Translation: it's time to pause the Fed's rate hikes (which effectively would mean the end of the tightening cycle) and assess the damage the Fed has already unleashed.

Goolsbee, the Fed’s newest policymaker whose highly politicized appointment as head of the Chicago Fed saw big internal dissent as well as two opposing votes, and whose job may have been a political favor catalyzed by intervention from his headhunting wife, is even more remarkably a voter on monetary policy this year and is now the first official to signal that he may support holding rates where they are at the Fed’s May 2-3 meeting — though he stopped short of explicitly endorsing a pause.

Unlike Goolsbee, who is viewed as the Biden admin's most dedicated plant at the Fed now that Lael Brainard has been shifted to the Treasury, most Fed officials have emphasized that even amid the uncertainties created by the bank crisis, the Fed has more work to do to bring inflation down to its 2% target (to avoid confusion, these are the same clueless hacks and career academics who two years ago said inflation was transitory).

Echoing analyses by Goldman and others, the Chicago Fed chief said that inflation and labor market data came in “surprisingly strong” at the end of 2022 and beginning of this year, but the knock-on effects of the Silicon Valley Bank collapse in March and the resulting financial-market stress may help the Fed in its campaign to cool the economy.

While Goolsbee was careful to say that the Fed should still prioritize its mission to bring down elevated price pressures, he said that signs are emerging that banks are pulling back on lending, helping the Fed.
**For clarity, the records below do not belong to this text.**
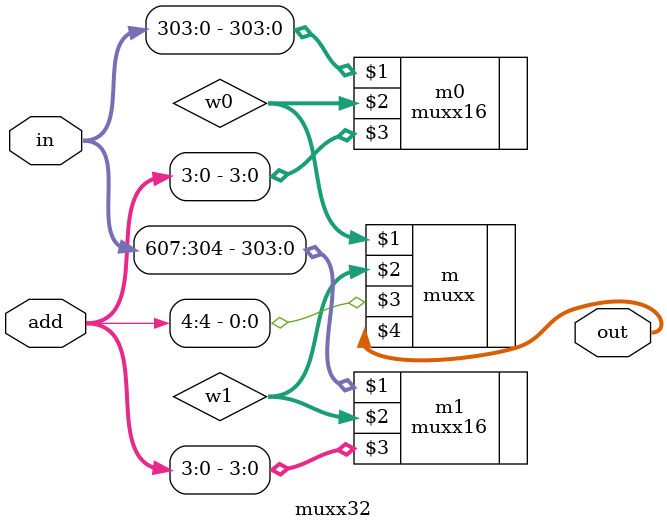
<source format=v>
`timescale 1ns / 1ps


module muxx32(
    input [607:0] in,//edit
    output [18:0] out,
    input [4:0] add//edit
    );
    wire [18:0] w0;
    wire [18:0] w1;
    muxx16 m0(in[303:0],w0,add[3:0]);//edit range, add
    muxx16 m1(in[607:304],w1,add[3:0]);//edit range,add
    muxx m(w0,w1,add[4],out);//edit add
endmodule

</source>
Almost as if the Fed precipitated the bank failure to enable it to achieve its economic slowdown mission faster.

“We’ve been tightening financial conditions to bring inflation down, so if the response to recent banking problems leads to financial tightening, monetary policy has to do less,” he said.

According to Goolsbee, that contraction could equal somewhere between 25 to 75 basis points of tightening, which not coincidentally is exactly what Goldman calculates last week; Goldman of course is the same bank that has also been pushing for a rate hike pause to "assess" the economic damage before resuming hikes again later in the year.

Goolsbee’s emphasis on watching credit conditions differ from that of his even dumber colleagues who insist that the Fed needs to do more to tame prices (the same prices which are soaring thanks to the Fed's inaction in 2021), recession and credit crunch be damned.

Goolsbee's most prominent foil is another Wall Street muppet, formern Goldman staffer and upward failing Minneapolis Fed President Neel Kashkari, who said last month that though it’ll take a while to see the full effects of the banking fallout, the Fed still has more work to do to lower inflation, and may have to hike rates all the way until 6%.

New York Fed President John Williams, a permanent voter on the Federal Open Market Committee, said Tuesday at a separate event that one more rate increase is a “reasonable starting place” for officials.

Goolsbee also nodded to the standoff in Congress about raising the country’s debt limit. “Moments of financial stress are a particularly bad time to take actions that could ignite a financial crisis on their own like, say, defaulting on U.S. Treasuries in a fight over the debt limit,” Goolsbee said.